4 Companies putting droids to work in their warehouses


The mobile robotic drive units, or bots, roll through warehouses at 3 miles an hour, using barcodes on the floor to help them feel their way around. And guess what? Their putting warehouse workers out of work, because they're more efficient, don't take coffee breaks, and can lift half a ton. Here are four companies already rolling with bots:

1. Walgreens The Mt. Vernon, Illinois facility uses more than 1,000 droids to fulfill orders. Merchandise is stored in central pods and when an order comes in, human operators dispatch the bots to pick up the appropriate pod containing the item ordered. When the bot brings the pod, the operator then finds the item he or she needs, and the bot takes the pod back to its storage location.

2. Zappos In Shepherdsville, Kentucky, 72 bots roam the 832,000 sq ft Zappos warehouse organizing and delivering shelves of goods to operators, who then pack the items into boxes for shipping. The bots are also in charge of shifting the inventory.

3. Staples At Staples' Chambersburg, Pa., warehouse, the bots have helped operators triple their productivity, roaming the 500,000 sq ft facility much the same way they do at Walgreens, fetching centrally stored pods. One of the big draws of the bot-system, which is made by Kiva Systems, is that it allows companies like Staples, which is always changing its inventory, to be flexible. The whole warehouse can easily be reconfigured to accommodate changes or the need to store a new range of products.

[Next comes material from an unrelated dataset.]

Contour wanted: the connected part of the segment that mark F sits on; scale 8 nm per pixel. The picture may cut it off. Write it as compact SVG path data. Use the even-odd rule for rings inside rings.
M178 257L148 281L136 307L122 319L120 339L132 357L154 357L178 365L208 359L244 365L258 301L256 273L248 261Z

4. The Gap Until now, the Gap has relied on sorter technology to increase order-picking efficiency. But the many undesirable side-effects, including a lot more end-to-end merchandise "˜touches,' and big-time bottlenecks when the conveyor belts fail, have motivated them to switch to bots, too. With their exploding e-commerce sales (they now allow you to buy stuff from Old Navy and Banana Republic, too), they've decided it's time to lean on the droids to help fill orders.